*INSTRUCTIONS FOR THE TASK*: Only a number is wanted here. Tally the lines of the data that contain "through".

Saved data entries
********

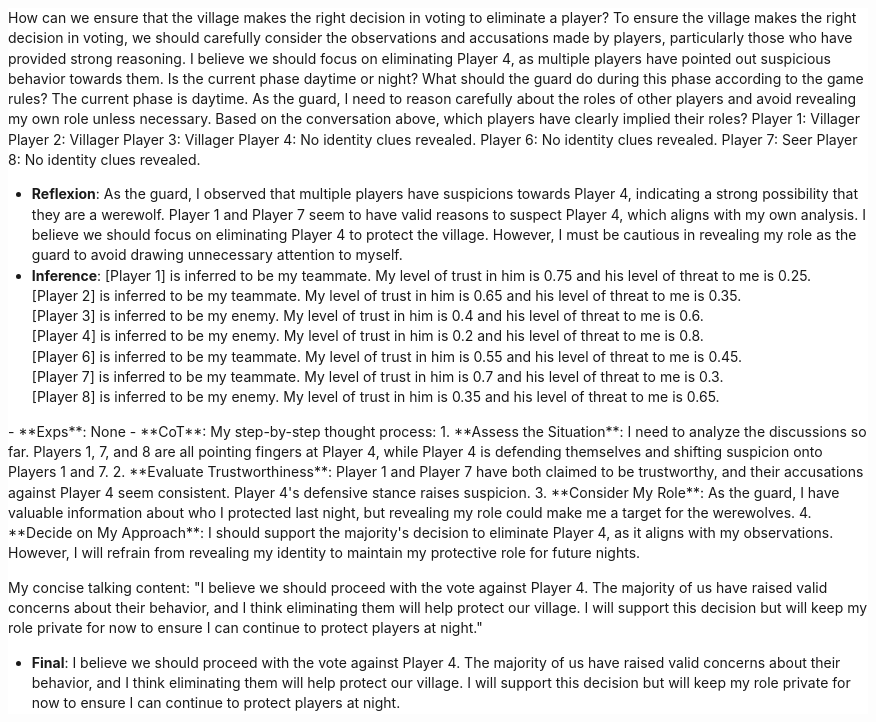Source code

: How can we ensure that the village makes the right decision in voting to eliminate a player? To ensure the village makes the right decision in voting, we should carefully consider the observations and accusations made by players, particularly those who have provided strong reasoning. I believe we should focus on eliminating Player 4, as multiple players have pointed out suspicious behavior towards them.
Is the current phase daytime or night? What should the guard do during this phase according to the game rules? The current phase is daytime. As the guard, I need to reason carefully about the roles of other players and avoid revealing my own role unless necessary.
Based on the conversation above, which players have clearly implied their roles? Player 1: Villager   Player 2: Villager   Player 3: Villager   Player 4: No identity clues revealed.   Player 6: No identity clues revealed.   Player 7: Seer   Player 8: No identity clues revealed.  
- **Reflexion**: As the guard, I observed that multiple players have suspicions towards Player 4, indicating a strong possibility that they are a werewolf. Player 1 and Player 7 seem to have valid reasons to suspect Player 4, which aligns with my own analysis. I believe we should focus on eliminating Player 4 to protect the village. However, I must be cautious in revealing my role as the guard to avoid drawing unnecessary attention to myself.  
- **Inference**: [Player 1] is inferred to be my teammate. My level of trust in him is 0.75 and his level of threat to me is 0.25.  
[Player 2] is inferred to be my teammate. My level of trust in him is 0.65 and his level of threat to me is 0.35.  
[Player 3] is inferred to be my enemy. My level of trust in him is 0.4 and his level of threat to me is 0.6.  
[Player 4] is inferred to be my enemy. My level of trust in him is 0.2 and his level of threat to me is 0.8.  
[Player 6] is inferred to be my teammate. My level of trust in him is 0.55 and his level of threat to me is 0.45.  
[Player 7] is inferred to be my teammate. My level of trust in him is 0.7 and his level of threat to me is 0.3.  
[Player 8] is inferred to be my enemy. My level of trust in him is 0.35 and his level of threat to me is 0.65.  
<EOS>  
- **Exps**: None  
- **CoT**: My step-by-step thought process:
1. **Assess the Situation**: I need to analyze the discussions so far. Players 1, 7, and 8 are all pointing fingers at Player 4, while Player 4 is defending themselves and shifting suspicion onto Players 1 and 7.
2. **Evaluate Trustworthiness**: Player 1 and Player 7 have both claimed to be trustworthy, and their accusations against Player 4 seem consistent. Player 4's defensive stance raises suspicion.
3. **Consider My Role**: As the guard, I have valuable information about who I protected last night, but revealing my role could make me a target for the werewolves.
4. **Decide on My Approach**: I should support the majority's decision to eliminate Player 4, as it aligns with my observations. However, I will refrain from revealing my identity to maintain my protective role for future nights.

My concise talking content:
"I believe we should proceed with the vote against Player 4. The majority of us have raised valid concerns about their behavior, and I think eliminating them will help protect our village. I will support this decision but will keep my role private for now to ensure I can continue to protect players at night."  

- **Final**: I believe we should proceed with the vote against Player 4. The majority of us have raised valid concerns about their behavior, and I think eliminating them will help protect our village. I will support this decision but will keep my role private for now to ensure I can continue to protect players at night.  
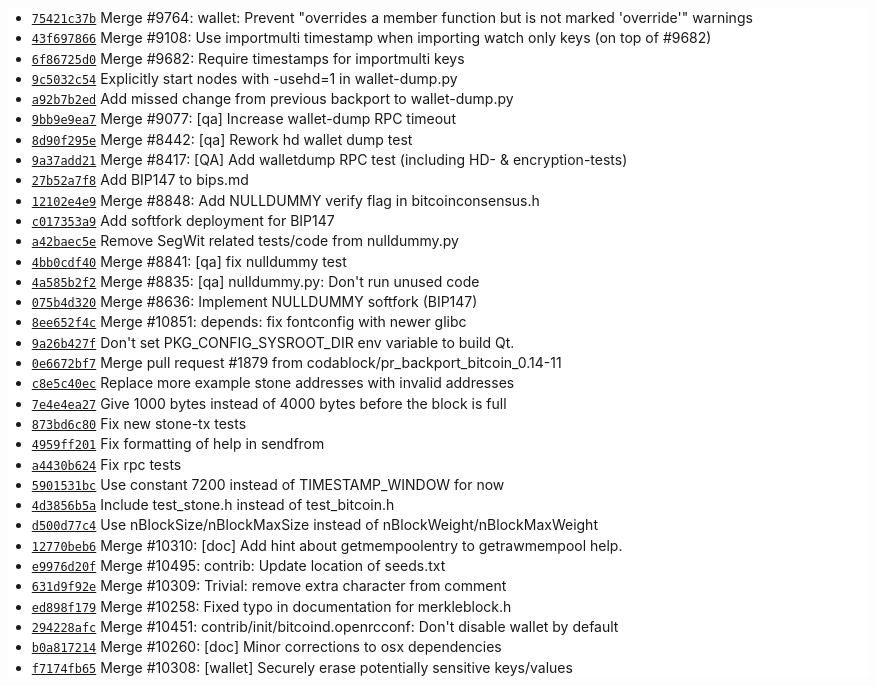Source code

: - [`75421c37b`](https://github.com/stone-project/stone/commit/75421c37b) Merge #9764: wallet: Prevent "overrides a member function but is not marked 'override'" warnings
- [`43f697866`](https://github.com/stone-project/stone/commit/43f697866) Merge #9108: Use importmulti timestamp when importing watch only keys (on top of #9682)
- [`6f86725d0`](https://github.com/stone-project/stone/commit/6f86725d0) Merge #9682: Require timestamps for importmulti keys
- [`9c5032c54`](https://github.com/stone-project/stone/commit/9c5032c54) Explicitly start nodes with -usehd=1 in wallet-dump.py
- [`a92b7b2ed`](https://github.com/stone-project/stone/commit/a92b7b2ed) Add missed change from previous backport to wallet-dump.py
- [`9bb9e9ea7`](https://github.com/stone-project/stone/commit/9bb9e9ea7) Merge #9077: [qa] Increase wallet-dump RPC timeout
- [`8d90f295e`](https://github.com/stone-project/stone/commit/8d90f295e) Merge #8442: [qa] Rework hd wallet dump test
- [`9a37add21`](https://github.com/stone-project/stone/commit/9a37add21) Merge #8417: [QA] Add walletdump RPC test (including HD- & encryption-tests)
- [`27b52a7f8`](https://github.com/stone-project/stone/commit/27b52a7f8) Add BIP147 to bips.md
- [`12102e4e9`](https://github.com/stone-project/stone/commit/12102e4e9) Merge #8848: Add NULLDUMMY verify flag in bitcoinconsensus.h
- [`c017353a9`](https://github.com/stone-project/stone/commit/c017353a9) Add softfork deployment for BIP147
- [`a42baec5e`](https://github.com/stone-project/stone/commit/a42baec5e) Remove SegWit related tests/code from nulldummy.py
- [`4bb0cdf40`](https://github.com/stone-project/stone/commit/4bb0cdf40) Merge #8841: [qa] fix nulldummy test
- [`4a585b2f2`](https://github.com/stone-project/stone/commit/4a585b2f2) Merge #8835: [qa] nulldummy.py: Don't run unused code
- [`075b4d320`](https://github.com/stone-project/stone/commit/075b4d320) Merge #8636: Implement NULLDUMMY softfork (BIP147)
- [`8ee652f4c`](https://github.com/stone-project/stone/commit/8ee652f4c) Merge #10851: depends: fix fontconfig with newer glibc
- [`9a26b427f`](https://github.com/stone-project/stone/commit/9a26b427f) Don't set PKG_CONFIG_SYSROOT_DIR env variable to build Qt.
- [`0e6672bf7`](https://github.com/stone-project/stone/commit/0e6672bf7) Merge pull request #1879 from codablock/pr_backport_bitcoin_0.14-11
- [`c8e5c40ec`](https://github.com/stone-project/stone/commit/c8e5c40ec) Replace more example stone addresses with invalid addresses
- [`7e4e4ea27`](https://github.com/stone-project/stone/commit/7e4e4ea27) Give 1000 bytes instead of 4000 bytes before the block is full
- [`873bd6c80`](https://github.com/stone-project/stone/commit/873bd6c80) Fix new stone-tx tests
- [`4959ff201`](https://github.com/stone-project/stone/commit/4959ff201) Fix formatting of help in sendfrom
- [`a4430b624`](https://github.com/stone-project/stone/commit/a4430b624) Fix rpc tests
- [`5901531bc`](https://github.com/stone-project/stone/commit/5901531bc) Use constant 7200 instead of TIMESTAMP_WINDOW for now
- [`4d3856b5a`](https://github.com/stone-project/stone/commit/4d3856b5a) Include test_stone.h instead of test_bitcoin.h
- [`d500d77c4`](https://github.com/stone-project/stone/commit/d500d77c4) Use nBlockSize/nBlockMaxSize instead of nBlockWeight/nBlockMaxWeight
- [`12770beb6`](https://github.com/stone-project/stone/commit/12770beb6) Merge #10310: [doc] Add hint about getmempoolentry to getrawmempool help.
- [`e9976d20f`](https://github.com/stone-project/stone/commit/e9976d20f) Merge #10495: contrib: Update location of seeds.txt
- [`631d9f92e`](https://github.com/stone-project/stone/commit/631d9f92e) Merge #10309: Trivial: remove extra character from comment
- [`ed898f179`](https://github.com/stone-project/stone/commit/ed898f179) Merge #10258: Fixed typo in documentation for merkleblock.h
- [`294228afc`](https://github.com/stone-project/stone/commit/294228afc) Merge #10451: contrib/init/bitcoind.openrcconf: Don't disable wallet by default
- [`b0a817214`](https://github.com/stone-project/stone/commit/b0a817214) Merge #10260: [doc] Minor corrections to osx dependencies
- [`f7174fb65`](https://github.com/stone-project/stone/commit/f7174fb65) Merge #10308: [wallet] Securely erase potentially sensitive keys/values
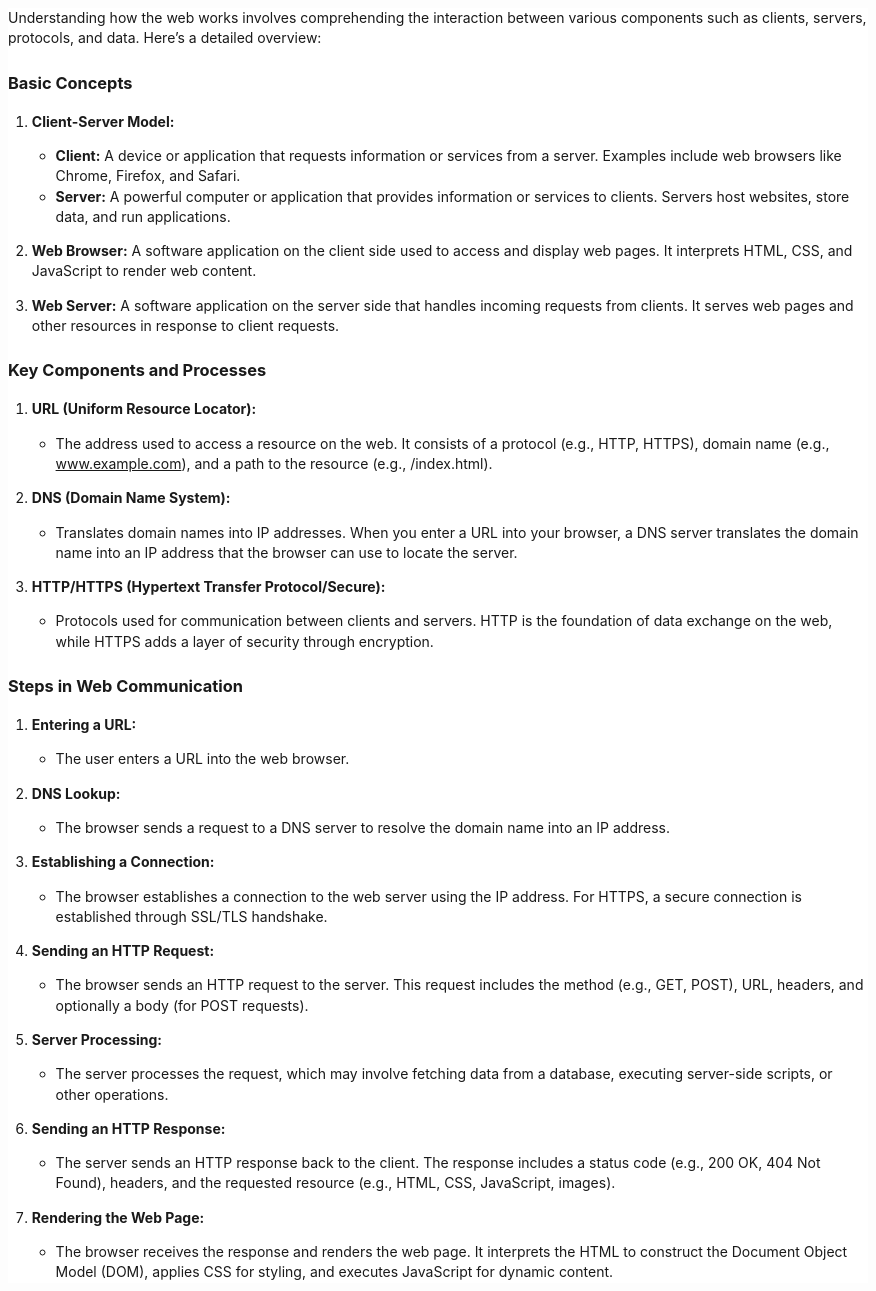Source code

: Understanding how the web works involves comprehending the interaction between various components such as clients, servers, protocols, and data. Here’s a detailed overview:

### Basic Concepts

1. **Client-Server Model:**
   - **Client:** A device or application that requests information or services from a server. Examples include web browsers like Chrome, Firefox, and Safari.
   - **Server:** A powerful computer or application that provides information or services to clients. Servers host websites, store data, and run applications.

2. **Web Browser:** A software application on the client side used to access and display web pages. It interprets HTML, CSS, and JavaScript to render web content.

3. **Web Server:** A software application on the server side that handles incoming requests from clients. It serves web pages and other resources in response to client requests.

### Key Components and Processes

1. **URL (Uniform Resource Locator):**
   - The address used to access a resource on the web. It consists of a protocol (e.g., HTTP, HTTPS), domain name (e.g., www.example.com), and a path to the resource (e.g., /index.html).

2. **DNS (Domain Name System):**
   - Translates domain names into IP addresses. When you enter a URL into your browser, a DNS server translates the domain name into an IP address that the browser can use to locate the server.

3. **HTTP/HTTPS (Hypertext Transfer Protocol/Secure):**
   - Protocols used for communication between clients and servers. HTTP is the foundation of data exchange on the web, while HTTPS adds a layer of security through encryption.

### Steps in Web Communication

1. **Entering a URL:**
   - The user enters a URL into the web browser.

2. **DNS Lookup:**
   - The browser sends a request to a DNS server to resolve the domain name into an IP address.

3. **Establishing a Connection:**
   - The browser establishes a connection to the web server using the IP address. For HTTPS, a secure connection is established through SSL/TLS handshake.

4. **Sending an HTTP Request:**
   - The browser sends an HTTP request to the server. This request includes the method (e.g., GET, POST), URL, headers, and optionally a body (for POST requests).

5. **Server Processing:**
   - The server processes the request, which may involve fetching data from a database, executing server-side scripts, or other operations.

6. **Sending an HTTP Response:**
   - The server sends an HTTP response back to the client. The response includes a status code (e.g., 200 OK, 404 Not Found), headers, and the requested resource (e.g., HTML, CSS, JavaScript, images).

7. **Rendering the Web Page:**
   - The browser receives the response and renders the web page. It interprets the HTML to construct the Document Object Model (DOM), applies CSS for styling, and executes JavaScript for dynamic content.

********

*SOLUTION TO THIS PROBLEM*: 2